Auszug zum Lesen>
========

…oder die Erfindung des Push/Pull-Prinzips

Seit 3,5 Monaten bin ich nun als vollzeit/festangestellter Agile Coach in Berlin unterwegs. Für mich ist das ein toller Job und die Firmenkultur tut ihr übriges dazu. Der Wechsel vom Berater und selbstständigem Coach zu diesem Job hat Änderungen mit sich gebracht, die ich so auch wollte, in ihrer Wirkung aber unterschätzt hatte.

Vorher mal kurz ein paar Worte zu meinem Selbstverständnis als (Agile) Coach. Ich überzeuge Leute nicht, dass sie mich brauchen. Sie kommen zu mir, weil sie wissen, was ich kann und weil sie das in Deckung mit dem bringen, was sie ändern wollen. Das ist mindestens anfänglich ein Konflikt. Keiner weiß, wie und wobei der Coach helfen kann und der Coach kann seine Dienstleistung nicht “pushen”.

Während ich also als Berater gerufen wurde, wenn der Kunde wirklich ein Problem lösen will und dann eher impulsartige Einsätze hatte, ist nun meine Aufgabe und mein Einsatzgebiet erstmal relativ unspezifisch. Sicherlich ist klar, dass ich sowohl Organisation als auch Teams und Personen dabei unterstütze, das Agile Mindset in der täglichen Arbeit und strategisch umzusetzen, aber das ist ja noch ziemlich abstrakt… Und wenn ich täglich darauf achte, inwieweit dieses Mindset umgesetzt wird, dann fallen mir natürlich auch viele Stellen mit Potenzial auf. Und nun wird es spannend, denn jetzt passiert ersteinmal folgendes:

Nix.

Das ganze System hat sich mit dem aktuellen Zustand abgefunden und lebt in und mit ihm. Der “Pull”, wie er früher als Berater auf mich zugekommen ist, bleibt aus. Wenige wollen und/oder können etwas ändern. Resignation, Gewöhnung, sich Arrangieren, Workarounds und natürlich der blinde Fleck. Dieser Fleck ist inhärent mit der Kultur der Firma verbunden, sie hat ihn erschaffen. Er resultiert in einer Blindheit gegenüber den Schwachstellen des Systems, das alle zusammen geschaffen haben und täglich lebendig halten.

Was tun?

Ein Coach mit einem erhobenen Zeigefinger, ist kein Coach. Ein Coach, der auf dem blinden Fleck rumdrückt, verursacht erstmal nur Schmerzen und so gar kein “Pull”. Hier könnten zwei Sachen helfen. Tun sie aber konkret auch nicht. Erstens geht es der Firma wirtschaftlich gut und das Geschäftsmodell funktioniert. So ist keine Not vorhanden, die zur Veränderung zwingt. Zweitens wird vom Management kein Druck aufgebaut, was durchaus gewollt ist und schon mal eine wesentliche Vorraussetzung für eine Agile Organisation ist. Über diese beiden Fakten bin ich froh und will sie gar nicht ändern.

========

Worum es geht>
Schreib den Text über die Arbeit als Agile Coach von „Ein Coach mit“ bis „gar nicht ändern.“ noch einmal ab. Ersetze dabei „Geschäftsmodell“ durch „Vertriebsmodell“.

Erfasste Daten>

========

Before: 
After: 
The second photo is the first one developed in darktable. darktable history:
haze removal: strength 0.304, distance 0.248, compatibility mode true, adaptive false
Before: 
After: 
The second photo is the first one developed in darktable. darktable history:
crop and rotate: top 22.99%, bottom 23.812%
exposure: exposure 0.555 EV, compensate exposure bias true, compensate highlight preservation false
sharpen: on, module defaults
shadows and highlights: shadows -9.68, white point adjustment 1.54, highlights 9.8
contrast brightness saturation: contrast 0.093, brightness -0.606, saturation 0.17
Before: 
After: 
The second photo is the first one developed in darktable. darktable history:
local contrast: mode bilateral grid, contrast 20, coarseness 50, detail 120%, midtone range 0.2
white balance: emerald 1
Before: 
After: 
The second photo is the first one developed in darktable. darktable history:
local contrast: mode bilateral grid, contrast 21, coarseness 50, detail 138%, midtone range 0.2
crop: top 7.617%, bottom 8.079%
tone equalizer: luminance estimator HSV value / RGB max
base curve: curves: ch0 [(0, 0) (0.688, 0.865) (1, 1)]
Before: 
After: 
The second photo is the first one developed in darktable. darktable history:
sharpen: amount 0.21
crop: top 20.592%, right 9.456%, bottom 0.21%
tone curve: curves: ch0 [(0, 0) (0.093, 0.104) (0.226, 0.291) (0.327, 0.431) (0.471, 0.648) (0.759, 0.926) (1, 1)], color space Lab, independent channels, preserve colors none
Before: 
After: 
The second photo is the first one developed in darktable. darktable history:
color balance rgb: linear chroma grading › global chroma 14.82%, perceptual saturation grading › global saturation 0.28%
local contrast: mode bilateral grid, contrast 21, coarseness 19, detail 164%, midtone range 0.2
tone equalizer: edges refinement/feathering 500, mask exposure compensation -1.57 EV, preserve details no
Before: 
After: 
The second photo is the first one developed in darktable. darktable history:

========

Vollständige Antwort>
Ein Coach mit einem erhobenen Zeigefinger, ist kein Coach. Ein Coach, der auf dem blinden Fleck rumdrückt, verursacht erstmal nur Schmerzen und so gar kein “Pull”. Hier könnten zwei Sachen helfen. Tun sie aber konkret auch nicht. Erstens geht es der Firma wirtschaftlich gut und das Vertriebsmodell funktioniert. So ist keine Not vorhanden, die zur Veränderung zwingt. Zweitens wird vom Management kein Druck aufgebaut, was durchaus gewollt ist und schon mal eine wesentliche Vorraussetzung für eine Agile Organisation ist. Über diese beiden Fakten bin ich froh und will sie gar nicht ändern.